Your task is to repeat exactly the lines below between the line holding "M158 551a29 29 0 1 1 58 0a29 29 0 1 1-58 0Z" and the line holding "M1370,450L1379,481L1341,492L1332,461Z", inclusive, and only those.

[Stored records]
--------
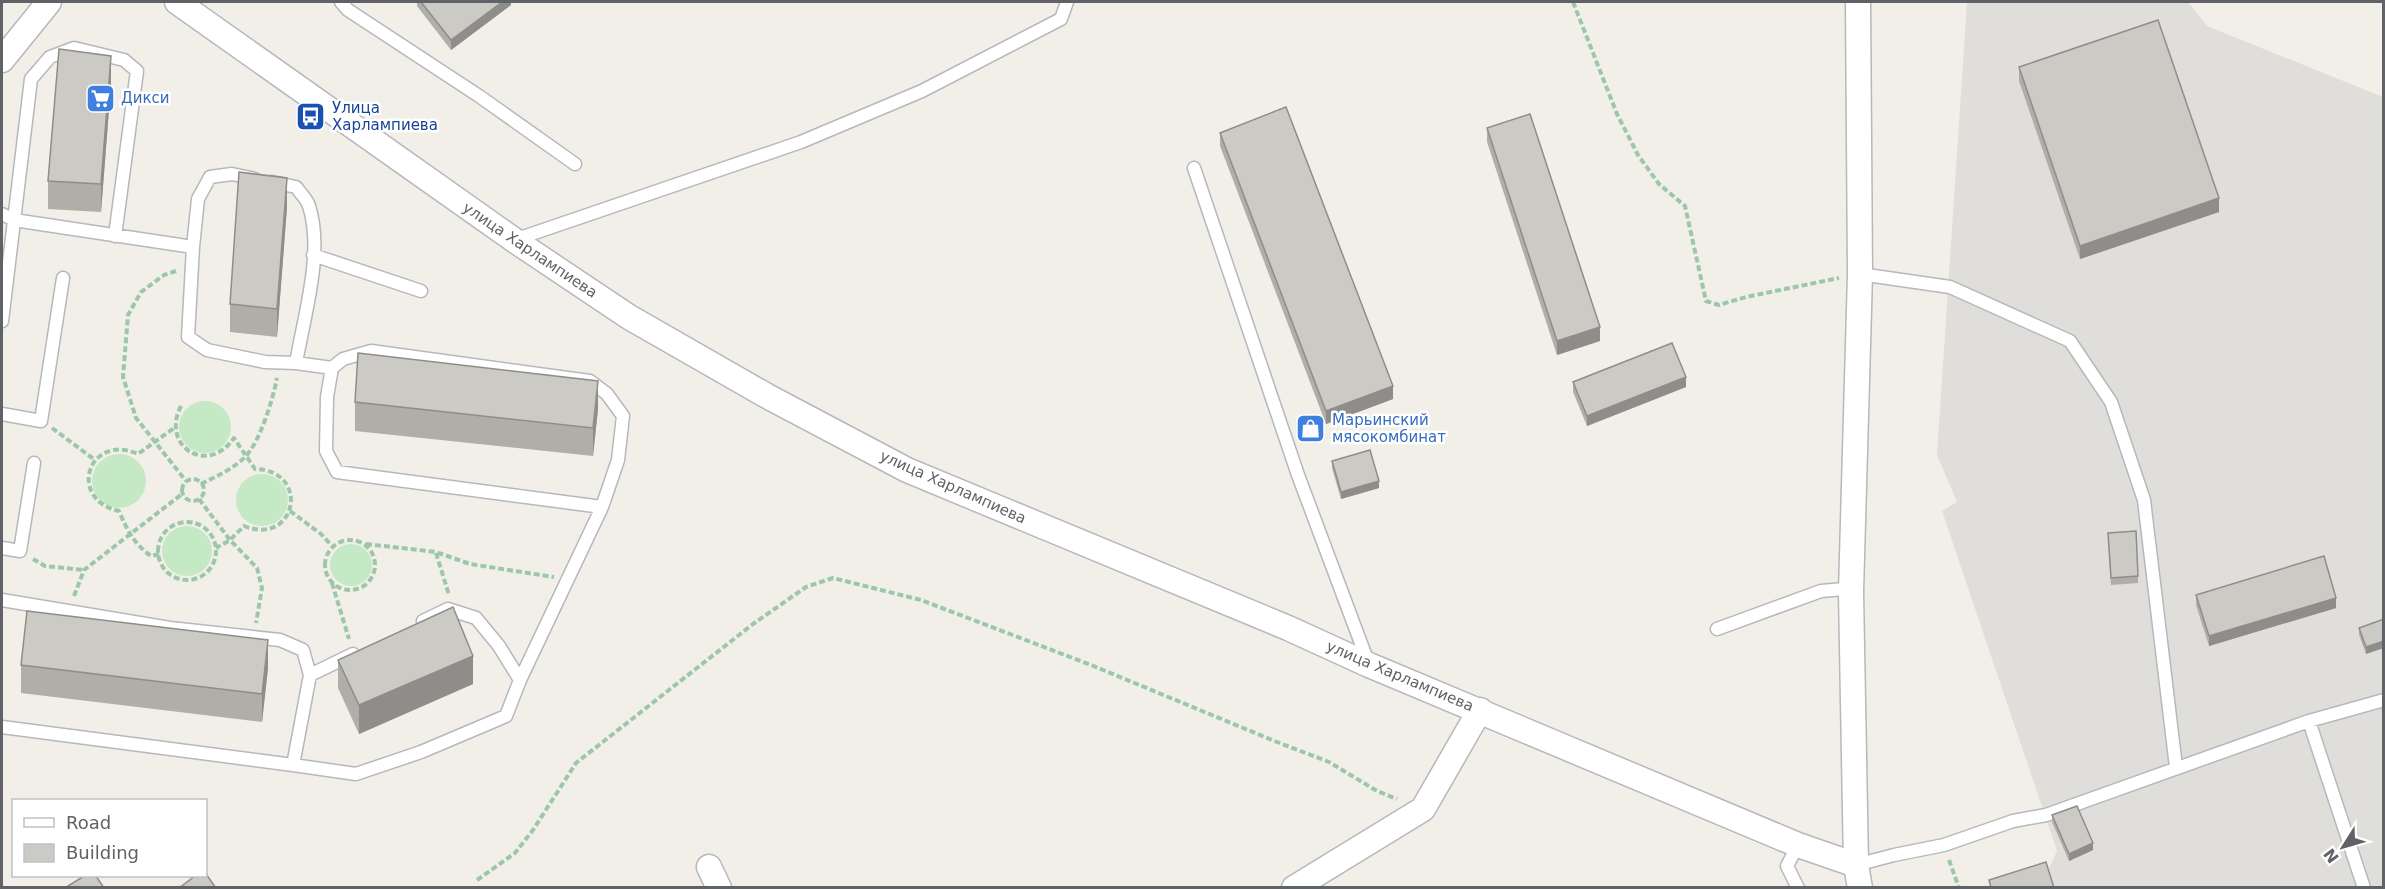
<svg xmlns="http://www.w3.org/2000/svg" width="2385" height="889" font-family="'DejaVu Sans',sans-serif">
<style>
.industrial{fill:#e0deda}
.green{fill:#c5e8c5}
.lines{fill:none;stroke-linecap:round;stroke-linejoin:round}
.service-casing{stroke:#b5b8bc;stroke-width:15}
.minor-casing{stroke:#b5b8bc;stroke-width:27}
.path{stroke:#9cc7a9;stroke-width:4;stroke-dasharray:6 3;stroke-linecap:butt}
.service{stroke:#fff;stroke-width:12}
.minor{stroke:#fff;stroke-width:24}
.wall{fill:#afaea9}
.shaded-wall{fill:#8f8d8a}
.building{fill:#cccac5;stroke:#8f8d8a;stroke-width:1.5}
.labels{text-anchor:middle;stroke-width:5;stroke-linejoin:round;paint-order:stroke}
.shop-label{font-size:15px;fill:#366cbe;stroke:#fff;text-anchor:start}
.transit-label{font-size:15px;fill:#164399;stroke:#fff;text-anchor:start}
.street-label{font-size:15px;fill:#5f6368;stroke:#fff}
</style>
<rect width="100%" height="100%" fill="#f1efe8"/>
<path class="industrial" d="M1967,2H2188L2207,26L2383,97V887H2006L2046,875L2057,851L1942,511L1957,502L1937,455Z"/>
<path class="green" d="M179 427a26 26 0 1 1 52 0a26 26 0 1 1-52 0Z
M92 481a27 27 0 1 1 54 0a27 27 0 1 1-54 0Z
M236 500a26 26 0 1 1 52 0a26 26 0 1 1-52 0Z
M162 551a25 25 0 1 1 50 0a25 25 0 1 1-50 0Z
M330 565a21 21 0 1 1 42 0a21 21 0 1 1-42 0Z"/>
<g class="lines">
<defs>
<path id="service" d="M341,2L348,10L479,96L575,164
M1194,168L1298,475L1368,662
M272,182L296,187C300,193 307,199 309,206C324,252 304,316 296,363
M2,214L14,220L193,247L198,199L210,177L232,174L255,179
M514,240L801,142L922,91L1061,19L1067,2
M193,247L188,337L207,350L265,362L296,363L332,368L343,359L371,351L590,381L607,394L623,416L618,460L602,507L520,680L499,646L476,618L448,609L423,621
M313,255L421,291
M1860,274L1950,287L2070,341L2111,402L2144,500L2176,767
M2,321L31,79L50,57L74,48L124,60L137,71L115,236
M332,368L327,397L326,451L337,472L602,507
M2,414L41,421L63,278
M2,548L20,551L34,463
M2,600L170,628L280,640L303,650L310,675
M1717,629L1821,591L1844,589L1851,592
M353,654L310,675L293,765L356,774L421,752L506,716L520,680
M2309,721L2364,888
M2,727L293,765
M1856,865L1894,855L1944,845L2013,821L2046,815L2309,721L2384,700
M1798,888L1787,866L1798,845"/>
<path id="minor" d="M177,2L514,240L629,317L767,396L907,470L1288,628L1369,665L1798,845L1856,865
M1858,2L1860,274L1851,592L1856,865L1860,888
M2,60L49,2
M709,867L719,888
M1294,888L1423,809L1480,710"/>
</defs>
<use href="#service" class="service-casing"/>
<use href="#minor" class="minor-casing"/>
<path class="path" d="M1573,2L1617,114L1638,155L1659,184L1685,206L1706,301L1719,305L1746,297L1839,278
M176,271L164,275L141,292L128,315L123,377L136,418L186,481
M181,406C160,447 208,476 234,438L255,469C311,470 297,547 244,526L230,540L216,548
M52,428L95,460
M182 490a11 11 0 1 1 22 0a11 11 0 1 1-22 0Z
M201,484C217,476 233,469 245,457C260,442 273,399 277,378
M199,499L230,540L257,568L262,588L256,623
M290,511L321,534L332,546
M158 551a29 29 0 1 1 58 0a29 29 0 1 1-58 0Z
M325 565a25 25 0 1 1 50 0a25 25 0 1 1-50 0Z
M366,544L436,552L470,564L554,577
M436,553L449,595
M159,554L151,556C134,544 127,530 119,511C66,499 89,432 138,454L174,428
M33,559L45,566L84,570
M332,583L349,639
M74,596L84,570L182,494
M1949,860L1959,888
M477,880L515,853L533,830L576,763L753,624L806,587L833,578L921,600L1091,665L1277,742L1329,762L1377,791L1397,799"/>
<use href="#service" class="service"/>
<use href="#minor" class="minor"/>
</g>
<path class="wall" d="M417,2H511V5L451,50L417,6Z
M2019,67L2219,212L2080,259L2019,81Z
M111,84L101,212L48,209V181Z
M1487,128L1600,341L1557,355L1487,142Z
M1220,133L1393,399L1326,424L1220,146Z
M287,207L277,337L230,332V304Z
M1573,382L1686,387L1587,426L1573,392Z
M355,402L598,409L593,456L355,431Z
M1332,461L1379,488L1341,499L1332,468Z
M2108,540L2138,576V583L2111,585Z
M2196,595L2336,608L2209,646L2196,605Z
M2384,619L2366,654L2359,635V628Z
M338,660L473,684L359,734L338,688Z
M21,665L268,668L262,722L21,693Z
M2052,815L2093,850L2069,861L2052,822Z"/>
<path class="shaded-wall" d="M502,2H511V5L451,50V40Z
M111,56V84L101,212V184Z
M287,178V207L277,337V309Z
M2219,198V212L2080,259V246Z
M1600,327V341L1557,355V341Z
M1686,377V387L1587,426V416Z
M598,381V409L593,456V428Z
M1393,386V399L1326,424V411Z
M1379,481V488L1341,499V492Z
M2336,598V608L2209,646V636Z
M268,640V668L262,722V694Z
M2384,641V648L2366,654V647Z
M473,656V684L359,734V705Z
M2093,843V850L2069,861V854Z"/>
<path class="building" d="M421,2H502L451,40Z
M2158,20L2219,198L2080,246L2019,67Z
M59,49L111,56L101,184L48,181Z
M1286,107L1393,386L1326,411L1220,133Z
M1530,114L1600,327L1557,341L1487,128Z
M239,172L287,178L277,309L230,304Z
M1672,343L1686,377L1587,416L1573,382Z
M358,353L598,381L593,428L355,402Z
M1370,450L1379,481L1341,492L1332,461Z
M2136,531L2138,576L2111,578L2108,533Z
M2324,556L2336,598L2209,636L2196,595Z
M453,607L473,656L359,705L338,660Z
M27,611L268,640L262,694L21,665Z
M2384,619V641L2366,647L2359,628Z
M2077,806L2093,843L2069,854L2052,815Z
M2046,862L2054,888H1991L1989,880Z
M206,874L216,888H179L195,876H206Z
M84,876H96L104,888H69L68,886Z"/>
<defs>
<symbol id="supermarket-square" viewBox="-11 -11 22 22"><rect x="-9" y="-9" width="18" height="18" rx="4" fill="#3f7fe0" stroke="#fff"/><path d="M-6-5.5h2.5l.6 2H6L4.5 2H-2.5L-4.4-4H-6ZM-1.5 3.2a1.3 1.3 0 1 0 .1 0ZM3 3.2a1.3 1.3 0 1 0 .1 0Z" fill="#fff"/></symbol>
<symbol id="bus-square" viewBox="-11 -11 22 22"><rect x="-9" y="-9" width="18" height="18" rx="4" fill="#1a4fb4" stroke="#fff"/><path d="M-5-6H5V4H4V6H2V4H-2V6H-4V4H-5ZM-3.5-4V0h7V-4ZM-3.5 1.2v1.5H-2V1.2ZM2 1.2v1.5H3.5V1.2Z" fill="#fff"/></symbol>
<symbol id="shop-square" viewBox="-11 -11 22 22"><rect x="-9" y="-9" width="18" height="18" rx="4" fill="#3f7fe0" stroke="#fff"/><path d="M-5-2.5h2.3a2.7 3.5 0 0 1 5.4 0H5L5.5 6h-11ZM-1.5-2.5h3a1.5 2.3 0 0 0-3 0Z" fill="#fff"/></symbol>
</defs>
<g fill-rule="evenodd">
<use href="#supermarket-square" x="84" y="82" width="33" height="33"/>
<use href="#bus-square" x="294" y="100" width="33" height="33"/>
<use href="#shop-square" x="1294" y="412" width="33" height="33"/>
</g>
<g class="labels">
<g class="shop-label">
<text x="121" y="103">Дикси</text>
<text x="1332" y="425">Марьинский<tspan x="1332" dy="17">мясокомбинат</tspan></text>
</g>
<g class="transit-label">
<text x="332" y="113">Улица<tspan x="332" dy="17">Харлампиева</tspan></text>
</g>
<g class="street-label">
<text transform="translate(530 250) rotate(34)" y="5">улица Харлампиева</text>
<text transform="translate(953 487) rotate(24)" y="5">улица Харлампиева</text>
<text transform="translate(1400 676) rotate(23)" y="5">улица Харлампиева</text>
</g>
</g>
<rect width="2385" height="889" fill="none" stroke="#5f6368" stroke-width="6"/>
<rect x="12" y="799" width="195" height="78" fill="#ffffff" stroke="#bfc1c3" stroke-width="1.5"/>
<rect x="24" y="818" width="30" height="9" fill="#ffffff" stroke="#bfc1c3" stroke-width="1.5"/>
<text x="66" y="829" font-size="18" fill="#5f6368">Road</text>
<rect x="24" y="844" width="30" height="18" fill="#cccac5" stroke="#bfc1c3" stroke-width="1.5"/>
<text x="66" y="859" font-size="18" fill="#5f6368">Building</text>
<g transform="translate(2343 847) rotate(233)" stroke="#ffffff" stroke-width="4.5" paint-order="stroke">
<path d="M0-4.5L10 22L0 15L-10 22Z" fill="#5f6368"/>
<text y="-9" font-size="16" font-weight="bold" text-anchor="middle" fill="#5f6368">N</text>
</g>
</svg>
--------
### SOLUTION TO THIS EXERCISE
M158 551a29 29 0 1 1 58 0a29 29 0 1 1-58 0Z
M325 565a25 25 0 1 1 50 0a25 25 0 1 1-50 0Z
M366,544L436,552L470,564L554,577
M436,553L449,595
M159,554L151,556C134,544 127,530 119,511C66,499 89,432 138,454L174,428
M33,559L45,566L84,570
M332,583L349,639
M74,596L84,570L182,494
M1949,860L1959,888
M477,880L515,853L533,830L576,763L753,624L806,587L833,578L921,600L1091,665L1277,742L1329,762L1377,791L1397,799"/>
<use href="#service" class="service"/>
<use href="#minor" class="minor"/>
</g>
<path class="wall" d="M417,2H511V5L451,50L417,6Z
M2019,67L2219,212L2080,259L2019,81Z
M111,84L101,212L48,209V181Z
M1487,128L1600,341L1557,355L1487,142Z
M1220,133L1393,399L1326,424L1220,146Z
M287,207L277,337L230,332V304Z
M1573,382L1686,387L1587,426L1573,392Z
M355,402L598,409L593,456L355,431Z
M1332,461L1379,488L1341,499L1332,468Z
M2108,540L2138,576V583L2111,585Z
M2196,595L2336,608L2209,646L2196,605Z
M2384,619L2366,654L2359,635V628Z
M338,660L473,684L359,734L338,688Z
M21,665L268,668L262,722L21,693Z
M2052,815L2093,850L2069,861L2052,822Z"/>
<path class="shaded-wall" d="M502,2H511V5L451,50V40Z
M111,56V84L101,212V184Z
M287,178V207L277,337V309Z
M2219,198V212L2080,259V246Z
M1600,327V341L1557,355V341Z
M1686,377V387L1587,426V416Z
M598,381V409L593,456V428Z
M1393,386V399L1326,424V411Z
M1379,481V488L1341,499V492Z
M2336,598V608L2209,646V636Z
M268,640V668L262,722V694Z
M2384,641V648L2366,654V647Z
M473,656V684L359,734V705Z
M2093,843V850L2069,861V854Z"/>
<path class="building" d="M421,2H502L451,40Z
M2158,20L2219,198L2080,246L2019,67Z
M59,49L111,56L101,184L48,181Z
M1286,107L1393,386L1326,411L1220,133Z
M1530,114L1600,327L1557,341L1487,128Z
M239,172L287,178L277,309L230,304Z
M1672,343L1686,377L1587,416L1573,382Z
M358,353L598,381L593,428L355,402Z
M1370,450L1379,481L1341,492L1332,461Z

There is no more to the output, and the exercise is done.